(Page-level text extractions)
◇ ◇ ◇ ◇ ◇

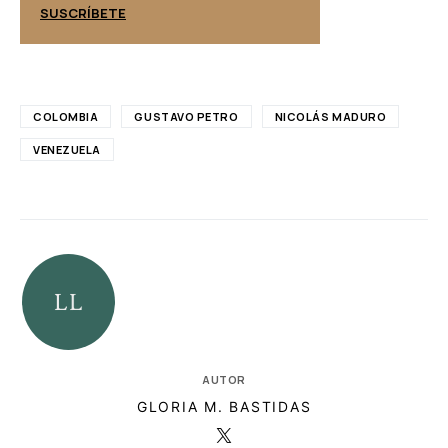
SUSCRÍBETE
SUSCRÍBETE
COLOMBIA
GUSTAVO PETRO
NICOLÁS MADURO
VENEZUELA
AUTOR
GLORIA M. BASTIDAS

◇ ◇ ◇ ◇ ◇

Copy the records exactly; no image should appear in the result.

SUSCRÍBETE
SUSCRÍBETE
COLOMBIA
GUSTAVO PETRO
NICOLÁS MADURO
VENEZUELA
AUTOR
GLORIA M. BASTIDAS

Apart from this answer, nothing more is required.